# crossing with small cargo trailer



## lily123 (Jul 31, 2010)

I wonder if anybody would know or help me find the answers to two questions:

1. I am borrowing a small 6x8 cargo trailer to cross into Mexico and move some stuff back. I have FM3. What exactly will it take since trailer may not be in my name. Will registration of owner, notarized letter permitting me to tow it and show his/her title if available--not all states title trailers--be enough to cross border?

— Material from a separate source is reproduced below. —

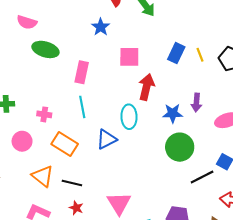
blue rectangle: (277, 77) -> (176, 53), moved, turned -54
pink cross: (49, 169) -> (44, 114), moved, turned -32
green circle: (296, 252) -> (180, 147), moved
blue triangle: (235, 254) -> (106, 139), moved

2.Or if I bought one and have temporary tags, could I cross with that? 

Thank you,
Lily123


----------



## RVGRINGO (May 16, 2007)

Have the letter and a copy of the title and/or registration for the trailer, and maybe copies of the trailer owner's ID as well. You should be OK.
However, you must always have the trailer attached to the car when you leave Mexico, as they get temporarily imported as a unit. Only one sticker, so that confuses some folks. The computer knows!


----------



## lily123 (Jul 31, 2010)

*thank you*

Thank you. I am relieved that there IS a way. 
Lily123








RVGRINGO said:


> Have the letter and a copy of the title and/or registration for the trailer, and maybe copies of the trailer owner's ID as well. You should be OK.
> However, you must always have the trailer attached to the car when you leave Mexico, as they get temporarily imported as a unit. Only one sticker, so that confuses some folks. The computer knows!


------------


----------



## jackielyn12 (Sep 15, 2010)

For me, I'd rather buy my own trailer than to borrow it to another owner. Because if you have your own trailer, you can go whenever you wanted. Not like borrowing a trailer which is limited usage only.


----------